* _Job_
Having found the line that holds "2'b10: begin", give that line and all lines after it again, word for word, through the end of the data below.

* _Materials provided_
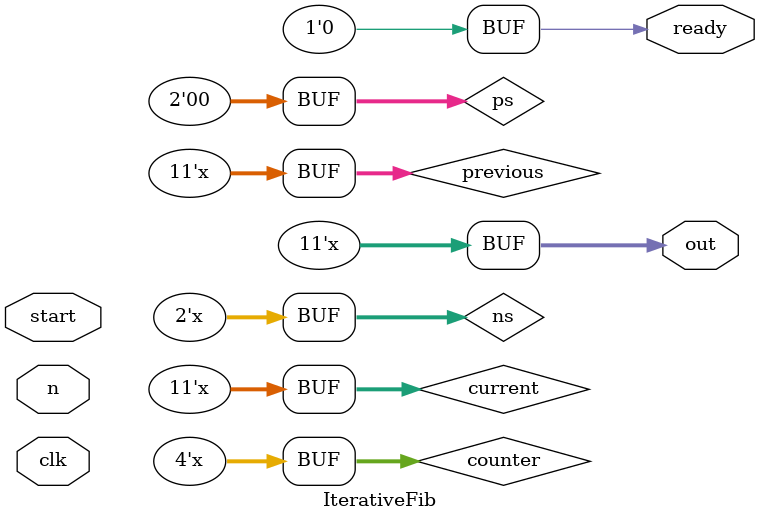
<source format=v>
`timescale 1ns/1ns

module IterativeFib(input start , clk , input[3:0] n , output reg ready , output [10:0] out);
  reg [10:0] previous, current;
  reg [3:0] counter;
  reg [1:0] ns , ps;
  
  // Calculating nth Fibonacci number
  always @(posedge clk) begin
    if(ps == 2'b10) begin
      counter <= counter + 1;
      current <= current + previous;
      previous <= current;
    end 
  end
  
  // Assigning control values
  always @(ps) begin
    ready = 1'b0;
    case(ps)
      2'b00: ready = 1;
      2'b01: begin
        previous = 11'd0;
        current = 11'd1;
        counter = 2;
      end
      2'b10: begin
        ps = 2'b10;
      end
      default ps = 2'b00;
    endcase
  end  
  
  // Changing states conditionally
  always @(ps , start , counter) begin
    case(ps)
      2'b00: ns = start ? 2'b01 : 2'b00;
      2'b01: ns = 2'b10;
      2'b10: ns = (counter == n)? 2'b00 : 2'b10;
      default ps = 2'b00;
    endcase
  end
  
  // Change present state
  always @(posedge clk) begin
    ps <= ns;
  end
  
  // Assigning to output
  assign out = current;
  
endmodule


</source>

* _Problem solution_
      2'b10: begin
        ps = 2'b10;
      end
      default ps = 2'b00;
    endcase
  end  
  
  // Changing states conditionally
  always @(ps , start , counter) begin
    case(ps)
      2'b00: ns = start ? 2'b01 : 2'b00;
      2'b01: ns = 2'b10;
      2'b10: ns = (counter == n)? 2'b00 : 2'b10;
      default ps = 2'b00;
    endcase
  end
  
  // Change present state
  always @(posedge clk) begin
    ps <= ns;
  end
  
  // Assigning to output
  assign out = current;
  
endmodule


</source>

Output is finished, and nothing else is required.